-------- Data in this exercise --------

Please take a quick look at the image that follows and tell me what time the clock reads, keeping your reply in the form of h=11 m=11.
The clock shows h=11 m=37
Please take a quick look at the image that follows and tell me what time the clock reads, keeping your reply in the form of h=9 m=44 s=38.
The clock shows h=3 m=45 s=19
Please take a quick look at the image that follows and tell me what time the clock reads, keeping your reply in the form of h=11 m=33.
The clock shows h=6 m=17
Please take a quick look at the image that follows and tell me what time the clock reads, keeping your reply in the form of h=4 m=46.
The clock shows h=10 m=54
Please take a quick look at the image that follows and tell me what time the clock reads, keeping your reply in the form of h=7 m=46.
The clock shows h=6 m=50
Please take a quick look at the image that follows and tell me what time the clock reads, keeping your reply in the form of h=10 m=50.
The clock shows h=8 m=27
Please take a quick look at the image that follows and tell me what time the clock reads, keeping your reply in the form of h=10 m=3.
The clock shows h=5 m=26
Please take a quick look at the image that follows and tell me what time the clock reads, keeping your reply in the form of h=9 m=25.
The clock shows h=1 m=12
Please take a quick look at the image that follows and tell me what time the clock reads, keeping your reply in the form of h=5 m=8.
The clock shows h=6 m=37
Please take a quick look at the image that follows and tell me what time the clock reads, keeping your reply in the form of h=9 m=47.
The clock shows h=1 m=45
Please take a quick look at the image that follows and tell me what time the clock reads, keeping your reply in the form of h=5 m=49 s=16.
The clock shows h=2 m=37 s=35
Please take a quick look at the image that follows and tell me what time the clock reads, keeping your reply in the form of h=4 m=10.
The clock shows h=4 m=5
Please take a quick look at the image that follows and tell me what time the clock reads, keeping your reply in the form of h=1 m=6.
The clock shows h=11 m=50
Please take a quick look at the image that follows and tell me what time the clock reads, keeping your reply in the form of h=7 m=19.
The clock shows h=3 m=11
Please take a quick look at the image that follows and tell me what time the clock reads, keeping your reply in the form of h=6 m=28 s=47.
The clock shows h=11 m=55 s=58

--------

● **Your task**
Rewrite the material above with every "quick look" changed to "close look", leaving everything else untouched.

● **Correct answer**
Please take a close look at the image that follows and tell me what time the clock reads, keeping your reply in the form of h=11 m=11.
The clock shows h=11 m=37
Please take a close look at the image that follows and tell me what time the clock reads, keeping your reply in the form of h=9 m=44 s=38.
The clock shows h=3 m=45 s=19
Please take a close look at the image that follows and tell me what time the clock reads, keeping your reply in the form of h=11 m=33.
The clock shows h=6 m=17
Please take a close look at the image that follows and tell me what time the clock reads, keeping your reply in the form of h=4 m=46.
The clock shows h=10 m=54
Please take a close look at the image that follows and tell me what time the clock reads, keeping your reply in the form of h=7 m=46.
The clock shows h=6 m=50
Please take a close look at the image that follows and tell me what time the clock reads, keeping your reply in the form of h=10 m=50.
The clock shows h=8 m=27
Please take a close look at the image that follows and tell me what time the clock reads, keeping your reply in the form of h=10 m=3.
The clock shows h=5 m=26
Please take a close look at the image that follows and tell me what time the clock reads, keeping your reply in the form of h=9 m=25.
The clock shows h=1 m=12
Please take a close look at the image that follows and tell me what time the clock reads, keeping your reply in the form of h=5 m=8.
The clock shows h=6 m=37
Please take a close look at the image that follows and tell me what time the clock reads, keeping your reply in the form of h=9 m=47.
The clock shows h=1 m=45
Please take a close look at the image that follows and tell me what time the clock reads, keeping your reply in the form of h=5 m=49 s=16.
The clock shows h=2 m=37 s=35
Please take a close look at the image that follows and tell me what time the clock reads, keeping your reply in the form of h=4 m=10.
The clock shows h=4 m=5
Please take a close look at the image that follows and tell me what time the clock reads, keeping your reply in the form of h=1 m=6.
The clock shows h=11 m=50
Please take a close look at the image that follows and tell me what time the clock reads, keeping your reply in the form of h=7 m=19.
The clock shows h=3 m=11
Please take a close look at the image that follows and tell me what time the clock reads, keeping your reply in the form of h=6 m=28 s=47.
The clock shows h=11 m=55 s=58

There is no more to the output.